Il s’agit ici de la loi Bouddhique ou Dharma. En chinois, Dharma se traduit 法 ! Rappelons que Dharma a une signification subtile entre loi naturelle-coutume-justice et substance-essence-vérité-réalité, aussi bien que enseignement-doctrine-religion. C’est même ‘l’ordre cosmique’ dans l’hindouisme, dont la mer est déjà une représentation classique (le mont Méru sur la mer du cosmos). Bouddhisme se dit 佛法, Loi du Bouddha. Il y a deux aspects au moins dans cette loi, à savoir la loi qui détermine le fonctionnement du monde et la loi dispensée par le Bouddha pour se sortir de ce déterminisme. Si le Dharma a été d’abord représenté par la roue, où tout est figuré (la transmigration, les passions, les liens etc..) l’impermanence des choses est naturellement représentable par la mer toujours changeante, dont les vagues figurent l’écume des passions, et dont la profondeur immuable, elle, figure la ‘réalité’ invisible (opposition monde de la forme – monde sans forme)

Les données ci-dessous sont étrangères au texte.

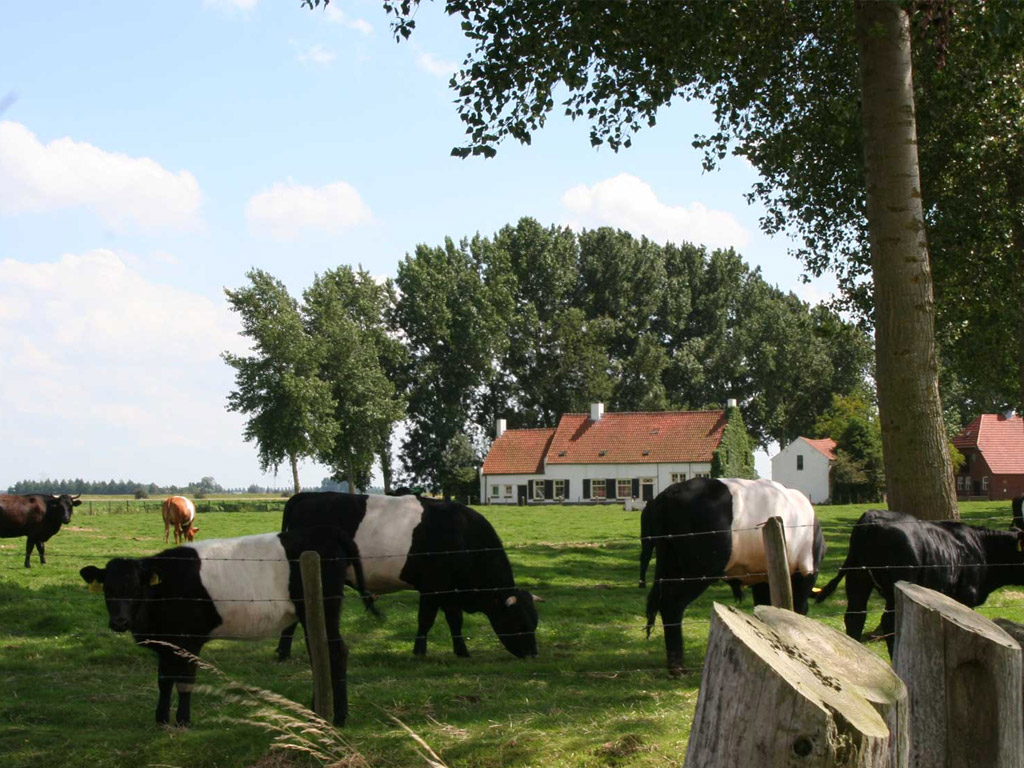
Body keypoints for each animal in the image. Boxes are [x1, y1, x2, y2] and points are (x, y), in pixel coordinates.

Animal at [80, 528, 368, 729]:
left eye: (135, 589)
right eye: (107, 589)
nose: (119, 622)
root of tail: (328, 535)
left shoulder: (189, 640)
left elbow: (185, 681)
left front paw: (183, 721)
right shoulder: (166, 644)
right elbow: (164, 681)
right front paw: (161, 720)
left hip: (324, 610)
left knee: (336, 652)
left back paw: (338, 717)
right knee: (319, 654)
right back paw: (316, 711)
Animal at [274, 493, 544, 663]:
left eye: (535, 623)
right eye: (520, 623)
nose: (533, 654)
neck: (464, 538)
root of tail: (306, 495)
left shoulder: (450, 591)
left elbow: (454, 622)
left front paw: (461, 651)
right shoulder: (433, 587)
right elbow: (426, 620)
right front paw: (419, 652)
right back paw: (283, 653)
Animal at [643, 481, 827, 671]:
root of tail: (668, 493)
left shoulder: (762, 580)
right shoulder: (806, 572)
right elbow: (798, 610)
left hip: (669, 565)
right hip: (699, 571)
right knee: (672, 604)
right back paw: (677, 665)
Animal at [819, 507, 1024, 659]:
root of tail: (873, 515)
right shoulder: (965, 596)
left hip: (858, 578)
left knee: (855, 617)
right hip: (898, 581)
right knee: (888, 621)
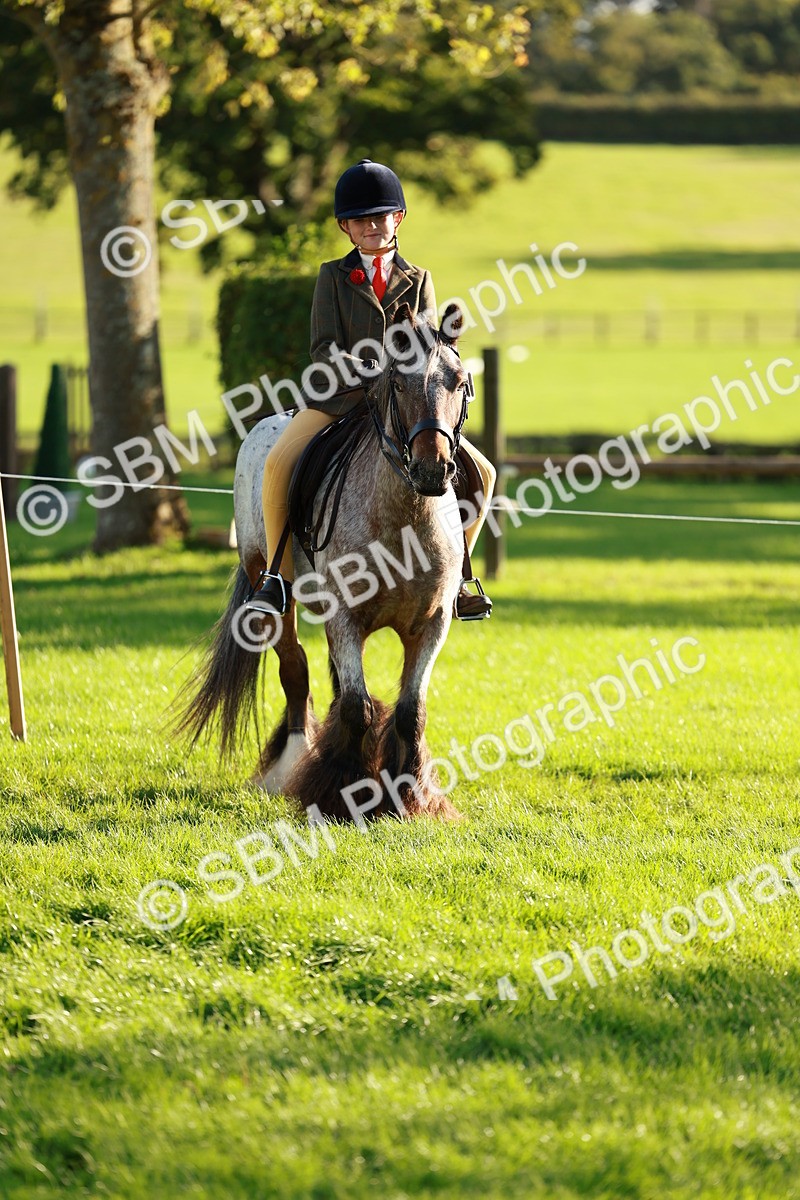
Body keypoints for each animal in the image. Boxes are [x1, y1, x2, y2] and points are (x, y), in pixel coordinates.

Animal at [175, 302, 471, 823]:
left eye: (458, 382)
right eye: (398, 384)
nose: (432, 468)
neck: (403, 519)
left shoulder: (432, 623)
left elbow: (409, 711)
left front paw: (411, 797)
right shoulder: (344, 617)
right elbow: (356, 706)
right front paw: (341, 796)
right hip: (270, 588)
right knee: (295, 670)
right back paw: (290, 766)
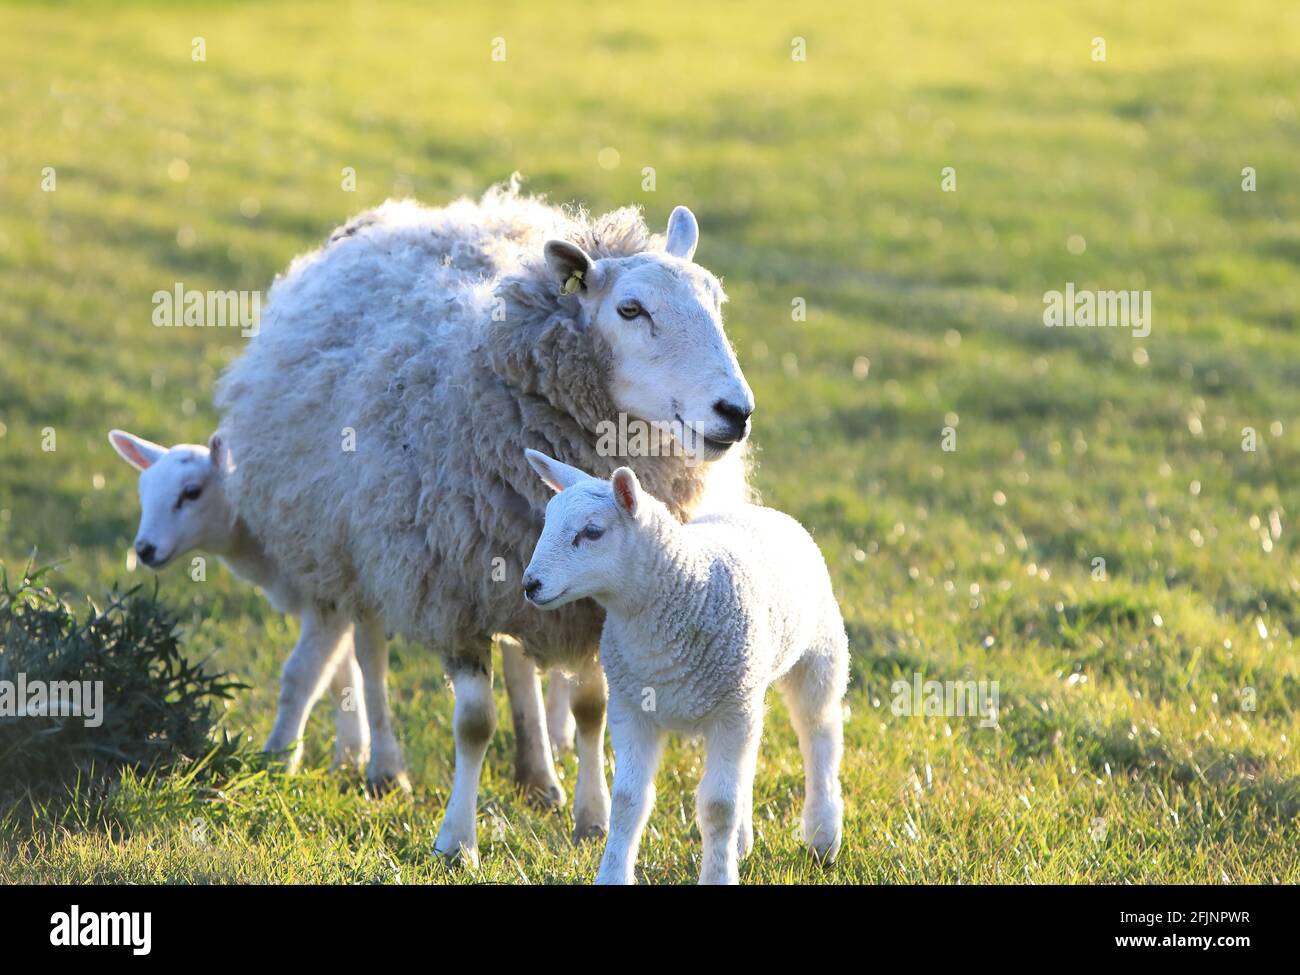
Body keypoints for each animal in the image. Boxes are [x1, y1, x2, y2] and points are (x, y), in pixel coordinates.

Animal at [213, 180, 755, 862]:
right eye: (631, 310)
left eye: (716, 301)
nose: (736, 411)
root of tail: (415, 212)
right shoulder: (449, 593)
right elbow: (473, 724)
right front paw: (456, 840)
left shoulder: (591, 600)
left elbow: (590, 708)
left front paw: (592, 818)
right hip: (357, 549)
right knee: (370, 654)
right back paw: (385, 768)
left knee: (521, 663)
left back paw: (538, 776)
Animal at [522, 450, 847, 885]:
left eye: (592, 532)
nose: (530, 585)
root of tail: (756, 510)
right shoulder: (632, 707)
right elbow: (628, 801)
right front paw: (612, 873)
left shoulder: (730, 710)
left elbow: (717, 806)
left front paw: (718, 875)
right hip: (749, 690)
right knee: (749, 763)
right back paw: (743, 842)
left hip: (818, 653)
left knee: (819, 733)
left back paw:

C’est surtout une tradition du Bouddhisme Chan en Chine, Zen au Japon, qui met l’accent sur la contemplation plus que sur le raisonnement, sur l’illumination spontanée plus que sur l’étude, et surtout sur une sorte d’identité entre le samsara ou cycle infini des enchainements et le nirvana ou libération de la souffrance…C’est pourquoi, dans cette pratique, la fameuse ‘vacuité’ est moins formulée, moins idéologisée, moins théologique. La plénitude de la mer convient à figurer cette convergence des lois, cette identité cachée entre dualité et non dualité.
Une représentation extraordinaire de la méditation Zazen a été faite par le peintre japonais Maruyama Okyo (18ème siècle, fondateur d’école). Je te la joins. Le squelette est-il l’échec de la méditation, l’homme finissant par se dessécher ? Est-il le symbole de l’immortalité (ce qui ne meurt pas)? Montre-t-il l’identité de la mort et de la vie (sorte de « il faut que le vieil homme meurt ») ? Tout cela est délibérément ambigü, mais se passe clairement sur le fond de « la mer de la loi »!